On October 26, the OpenSSL Project announced the discovery of a critical vulnerability, and that a new version (version 3.0.7) will be available on November 1, 2022.
This vulnerability only affects OpenSSL versions 3.0.0 through 3.0.6.
OpenSSL defines a critical flaw as one that “affects common configurations and which is also likely to be exploitable. Examples include significant disclosure of the contents of server memory (potentially revealing user details), vulnerabilities which can be easily exploited remotely to compromise server private keys or where remote code execution is considered likely in common situations.”

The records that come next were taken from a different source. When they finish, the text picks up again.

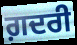
ਗ਼ਦਰੀ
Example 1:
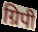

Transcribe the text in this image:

ग्रिपी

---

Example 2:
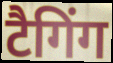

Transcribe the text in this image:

टैगिंग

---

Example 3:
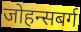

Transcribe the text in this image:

जोहन्सबर्ग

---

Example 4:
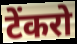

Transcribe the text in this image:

टेंकरो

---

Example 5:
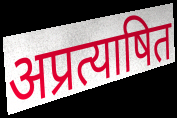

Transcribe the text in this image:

अप्रत्याषित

Organizations should prepare now by identifying which systems use OpenSSL 3.0. Those who dealt with Heartbleed in 2014 should have a better idea of where OpenSSL is in use.
ThreatX is monitoring the situation. If there are payloads that can be delivered over HTTP, we will test our current rule sets and enhance where necessary.

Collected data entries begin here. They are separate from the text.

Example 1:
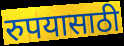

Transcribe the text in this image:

रुपयासाठी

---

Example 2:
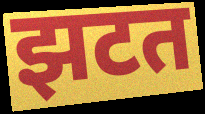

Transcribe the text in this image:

झटत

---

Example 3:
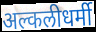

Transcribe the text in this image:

अल्कलीधर्मी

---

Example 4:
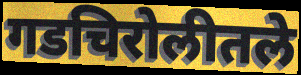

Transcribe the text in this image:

गडचिरोलीतले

We will include more details here when we have them.
November 1, 2022 update: OpenSSL has released version 3.0.7, which addresses two high-severity vulnerabilities. These vulnerabilities are high severity, not critical, as originally reported. However, Open SSL “still considers these issues to be serious vulnerabilities” and encourages affected users to upgrade to 3.0.7 as soon as possible.
As of now, OpenSSL has no evidence of these vulnerabilities being exploited in the wild.